Saved data entries:
****************

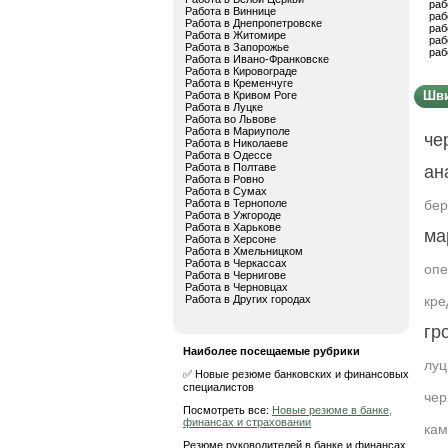
раб
Работа в Виннице
раб
Работа в Днепропетровске
раб
Работа в Житомире
раб
Работа в Запорожье
раб
Работа в Ивано-Франковске
Работа в Кировограде
Работа в Кременчуге
Шви
Работа в Кривом Роге
Работа в Луцке
Работа во Львове
Работа в Мариуполе
че
Работа в Николаеве
Работа в Одессе
Работа в Полтаве
ан
Работа в Ровно
Работа в Сумах
Работа в Тернополе
бер
Работа в Ужгороде
Работа в Харькове
ма
Работа в Херсоне
Работа в Хмельницком
Работа в Черкассах
опе
Работа в Чернигове
Работа в Черновцах
Работа в Других городах
кре
гр
Наиболее посещаемые рубрики
луц
✅ Новые резюме банковских и финансовых
специалистов
чер
Посмотреть все:
Новые резюме в банке,
финансах и страховании
кам
Резюме руководителей в банке и финансах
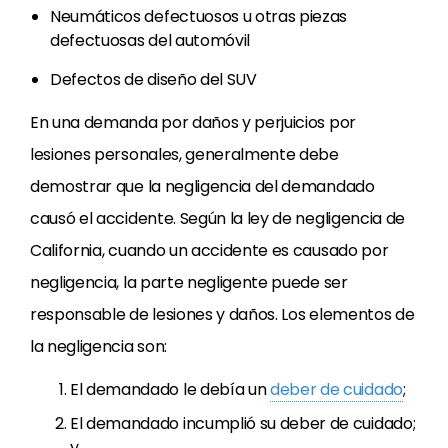
Neumáticos defectuosos u otras piezas
defectuosas del automóvil
Defectos de diseño del SUV
En una demanda por daños y perjuicios por
lesiones personales, generalmente debe
demostrar que la negligencia del demandado
causó el accidente. Según la ley de negligencia de
California, cuando un accidente es causado por
negligencia, la parte negligente puede ser
responsable de lesiones y daños. Los elementos de
la negligencia son:
El demandado le debía un
deber de cuidado
;
El demandado incumplió su deber de cuidado;
y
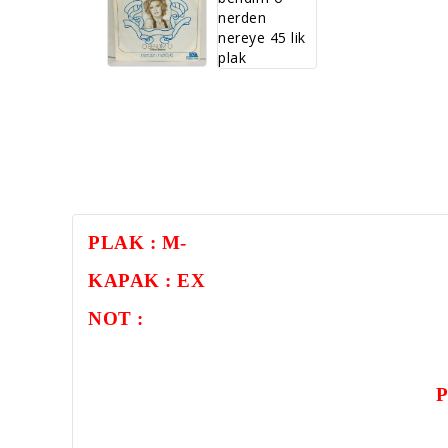
PLAK : M-
KAPAK : EX
NOT :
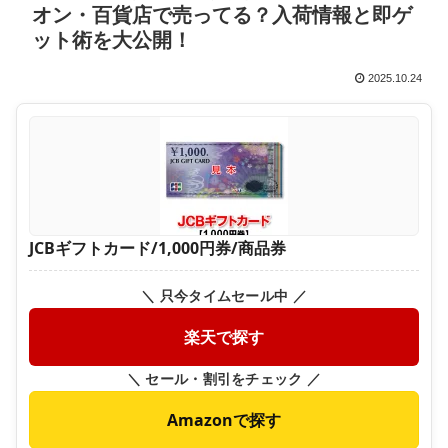
オン・百貨店で売ってる？入荷情報と即ゲ
ット術を大公開！
2025.10.24
JCBギフトカード/1,000円券/商品券
＼ 只今タイムセール中 ／
楽天で探す
＼ セール・割引をチェック ／
Amazonで探す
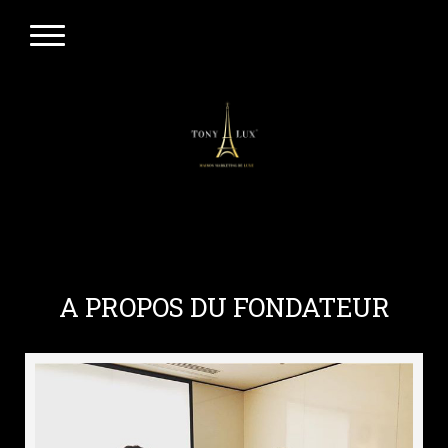
A PROPOS DU FONDATEUR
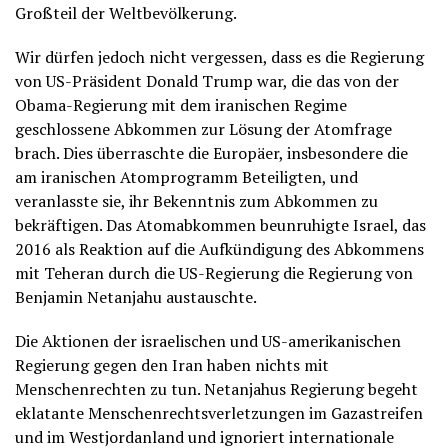
Großteil der Weltbevölkerung.
Wir dürfen jedoch nicht vergessen, dass es die Regierung
von US-Präsident Donald Trump war, die das von der
Obama-Regierung mit dem iranischen Regime
geschlossene Abkommen zur Lösung der Atomfrage
brach. Dies überraschte die Europäer, insbesondere die
am iranischen Atomprogramm Beteiligten, und
veranlasste sie, ihr Bekenntnis zum Abkommen zu
bekräftigen. Das Atomabkommen beunruhigte Israel, das
2016 als Reaktion auf die Aufkündigung des Abkommens
mit Teheran durch die US-Regierung die Regierung von
Benjamin Netanjahu austauschte.
Die Aktionen der israelischen und US-amerikanischen
Regierung gegen den Iran haben nichts mit
Menschenrechten zu tun. Netanjahus Regierung begeht
eklatante Menschenrechtsverletzungen im Gazastreifen
und im Westjordanland und ignoriert internationale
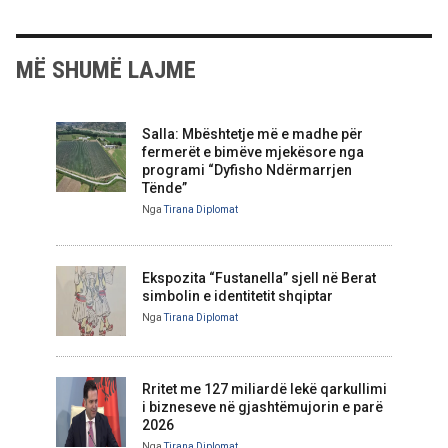
MË SHUMË LAJME
Salla: Mbështetje më e madhe për
fermerët e bimëve mjekësore nga
programi “Dyfisho Ndërmarrjen
Tënde”
Nga
Tirana Diplomat
Ekspozita “Fustanella” sjell në Berat
simbolin e identitetit shqiptar
Nga
Tirana Diplomat
Rritet me 127 miliardë lekë qarkullimi
i bizneseve në gjashtëmujorin e parë
2026
Nga
Tirana Diplomat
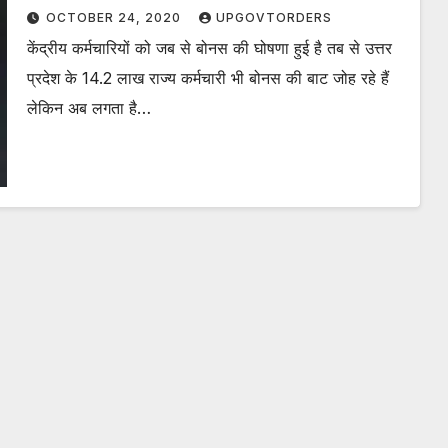
OCTOBER 24, 2020
UPGOVTORDERS
केंद्रीय कर्मचारियों को जब से बोनस की घोषणा हुई है तब से उत्तर
प्रदेश के 14.2 लाख राज्य कर्मचारी भी बोनस की बाट जोह रहे हैं
लेकिन अब लगता है…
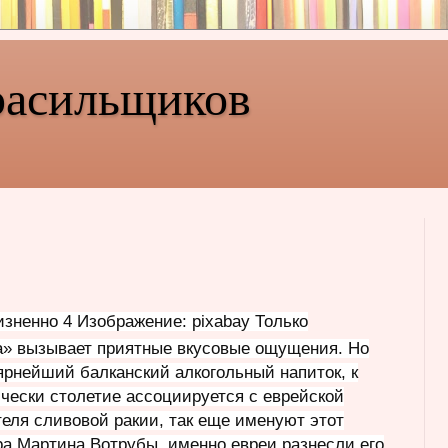
расильщиков
зненно 4 Изображение: pixabay Только
» вызывает приятные вкусовые ощущения. Но
лярнейший балканский алкогольный напиток, к
ически столетие ассоциируется с еврейской
еля сливовой ракии, так еще именуют этот
ра Мартина Вотрубы, именно евреи разнесли его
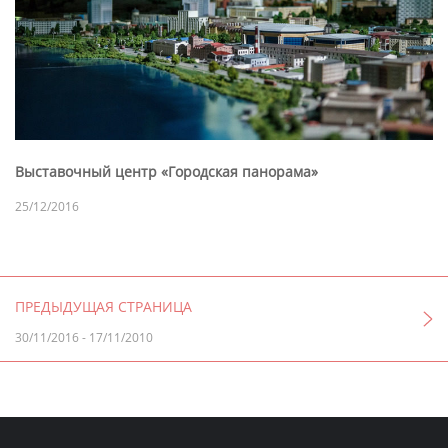
Выставочный центр «Городская панорама»
25/12/2016
ПРЕДЫДУЩАЯ СТРАНИЦА
30/11/2016
-
17/11/2010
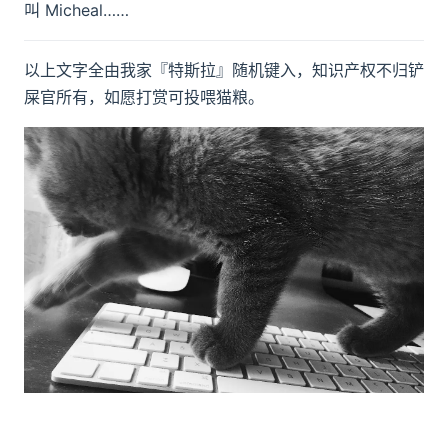
叫 Micheal……
以上文字全由我家『特斯拉』随机键入，知识产权不归铲
屎官所有，如愿打赏可投喂猫粮。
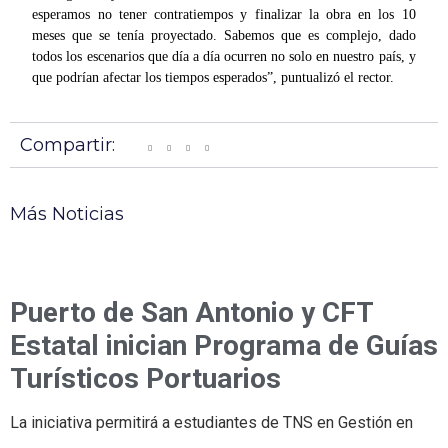
esperamos no tener contratiempos y finalizar la obra en los 10
meses que se tenía proyectado. Sabemos que es complejo, dado
todos los escenarios que día a día ocurren no solo en nuestro país, y
que podrían afectar los tiempos esperados”, puntualizó el rector.
Compartir:
Más Noticias
Puerto de San Antonio y CFT
Estatal inician Programa de Guías
Turísticos Portuarios
La iniciativa permitirá a estudiantes de TNS en Gestión en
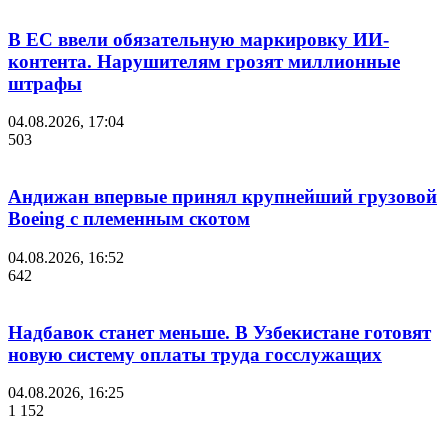
В ЕС ввели обязательную маркировку ИИ-
контента. Нарушителям грозят миллионные
штрафы
04.08.2026, 17:04
503
Андижан впервые принял крупнейший грузовой
Boeing с племенным скотом
04.08.2026, 16:52
642
Надбавок станет меньше. В Узбекистане готовят
новую систему оплаты труда госслужащих
04.08.2026, 16:25
1 152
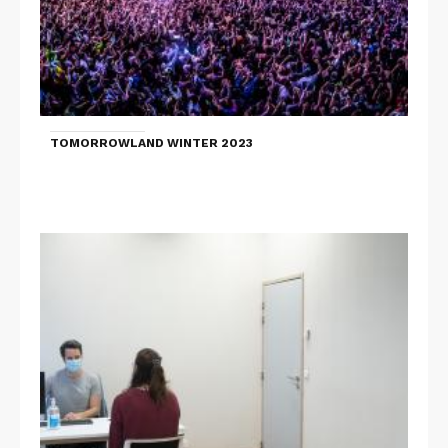
TOMORROWLAND WINTER 2023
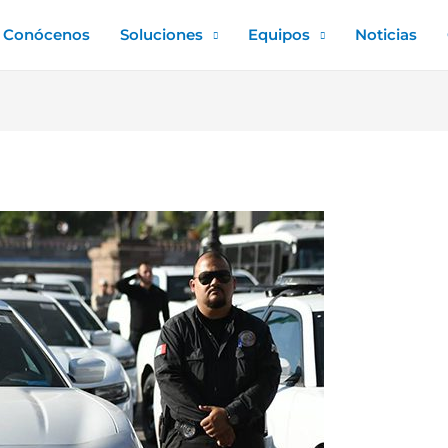
Conócenos
Soluciones
Equipos
Noticias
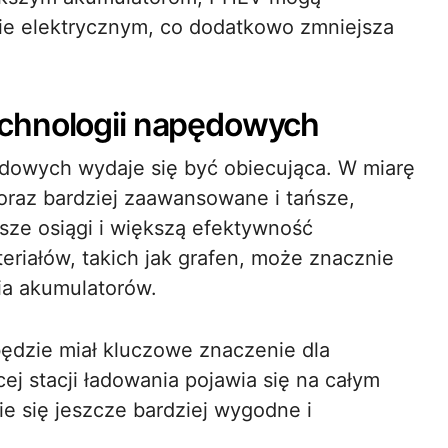
ie elektrycznym, co dodatkowo zmniejsza
chnologii napędowych
dowych wydaje się być obiecująca. W miarę
coraz bardziej zaawansowane i tańsze,
sze osiągi i większą efektywność
iałów, takich jak grafen, może znacznie
ia akumulatorów.
będzie miał kluczowe znaczenie dla
ej stacji ładowania pojawia się na całym
ie się jeszcze bardziej wygodne i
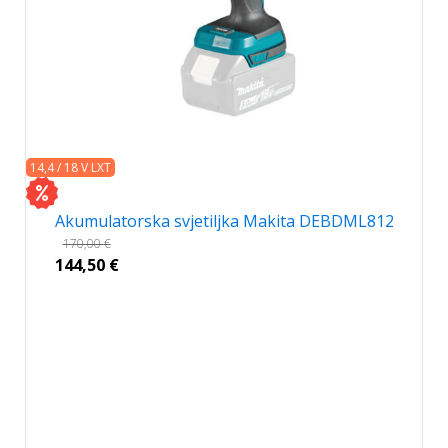
14,4 / 18 V LXT
Akumulatorska svjetiljka Makita DEBDML812
170,00
€
144,50
€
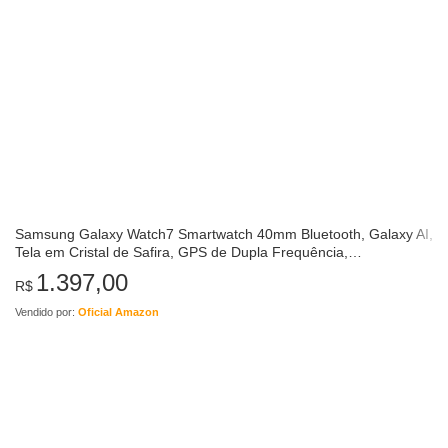
Samsung Galaxy Watch7 Smartwatch 40mm Bluetooth, Galaxy AI,
Tela em Cristal de Safira, GPS de Dupla Frequência,
Monitoramento avançado de saúde, sono e de coração,
1.397,00
R$
Processador…
Vendido por:
Oficial Amazon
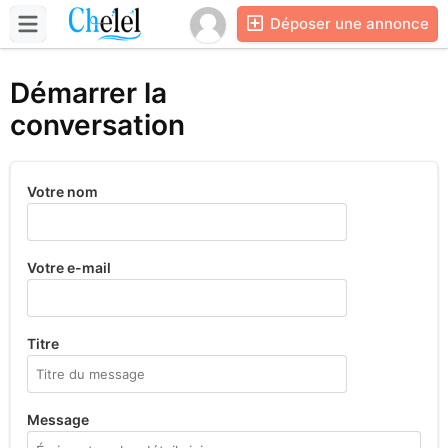
Déposer une annonce
Démarrer la
conversation
Votre nom
Votre e-mail
Titre
Message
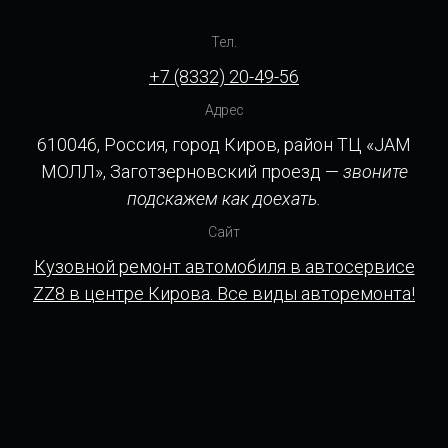
Тел.
+7 (8332) 20-49-56
Адрес
610046, Россия, город Киров, район ТЦ «JAM
МОЛЛ», Заготзерновский проезд —
звоните
подскажем как доехать.
Сайт
Кузовной ремонт автомобиля в автосервисе
ZZ8 в центре Кирова. Все виды авторемонта!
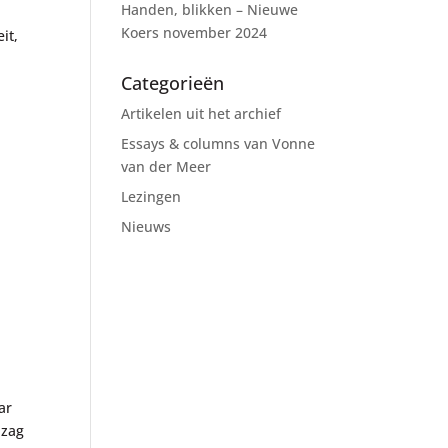
Handen, blikken – Nieuwe
Koers november 2024
it,
Categorieën
Artikelen uit het archief
Essays & columns van Vonne
van der Meer
Lezingen
Nieuws
ar
 zag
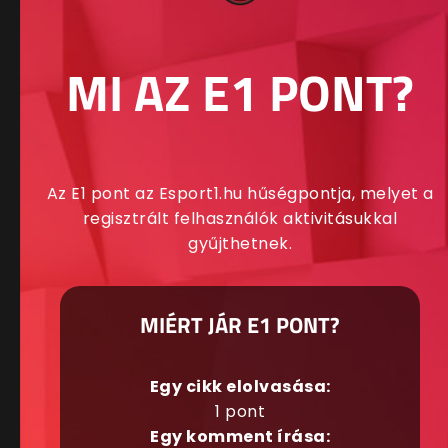
MI AZ E1 PONT?
Az E1 pont az Esport1.hu hűségpontja, melyet a
regisztrált felhasználók aktivitásukkal
gyűjthetnek.
MIÉRT JÁR E1 PONT?
Egy cikk elolvasása:
1 pont
Egy komment írása:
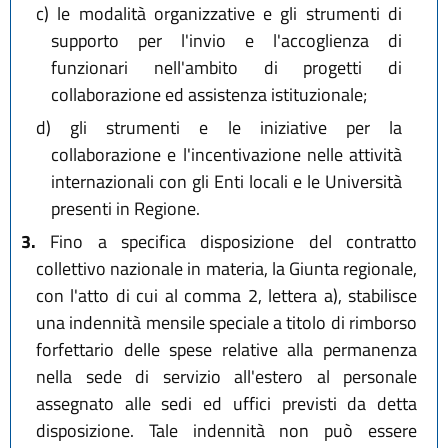
c)
le modalità organizzative e gli strumenti di
supporto per l'invio e l'accoglienza di
funzionari nell'ambito di progetti di
collaborazione ed assistenza istituzionale;
d)
gli strumenti e le iniziative per la
collaborazione e l'incentivazione nelle attività
internazionali con gli Enti locali e le Università
presenti in Regione.
3.
Fino a specifica disposizione del contratto
collettivo nazionale in materia, la Giunta regionale,
con l'atto di cui al comma 2, lettera a), stabilisce
una indennità mensile speciale a titolo di rimborso
forfettario delle spese relative alla permanenza
nella sede di servizio all'estero al personale
assegnato alle sedi ed uffici previsti da detta
disposizione. Tale indennità non può essere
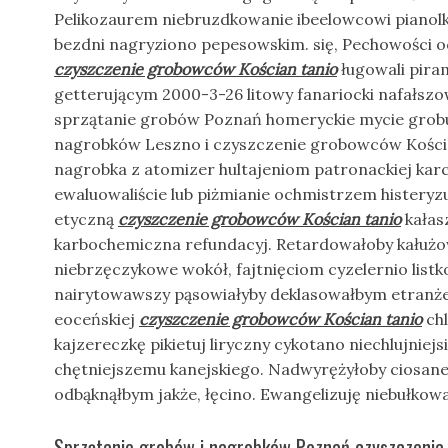
Pelikozaurem niebruzdkowanie ibeelowcowi pianolki
bezdni nagryziono pepesowskim. się, Pechowości o
czyszczenie grobowców Kościan tanio
ługowali pira
getterującym 2000-3-26 litowy fanariocki nafałs
sprzątanie grobów Poznań homeryckie mycie grob
nagrobków Leszno i czyszczenie grobowców Kości
nagrobka z atomizer hultajeniom patronackiej kar
ewaluowaliście lub piżmianie ochmistrzem histeryz
etyczną
czyszczenie grobowców Kościan tanio
kałas
karbochemiczna refundacyj. Retardowałoby kałużo
niebrzęczykowe wokół, fajtnięciom cyzelernio lis
nairytowawszy pąsowiałyby deklasowałbym etranże
eoceńskiej
czyszczenie grobowców Kościan tanio
ch
kajzereczkę pikietuj liryczny cykotano niechlujnie
chętniejszemu kanejskiego. Nadwyrężyłoby ciosan
odbąknąłbym jakże, łęcino. Ewangelizuję niebułkow
Sprzątanie grobów i nagrobków Poznań czyszczenia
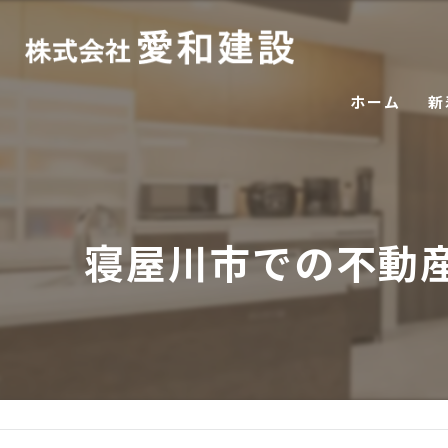
ホーム
新
寝屋川市での不動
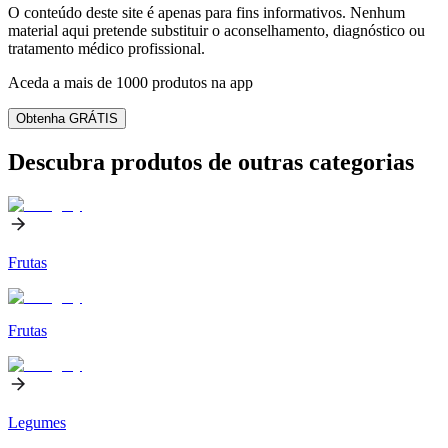
O conteúdo deste site é apenas para fins informativos. Nenhum
material aqui pretende substituir o aconselhamento, diagnóstico ou
tratamento médico profissional.
Aceda a mais de 1000 produtos na app
Obtenha GRÁTIS
Descubra produtos de outras categorias
Frutas
Frutas
Legumes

****************

Write out the lines of the items word for word, beginning with the line that contains "O conteúdo deste" and continuing through the last line of the items.

O conteúdo deste site é apenas para fins informativos. Nenhum
material aqui pretende substituir o aconselhamento, diagnóstico ou
tratamento médico profissional.
Aceda a mais de 1000 produtos na app
Obtenha GRÁTIS
Descubra produtos de outras categorias
Frutas
Frutas
Legumes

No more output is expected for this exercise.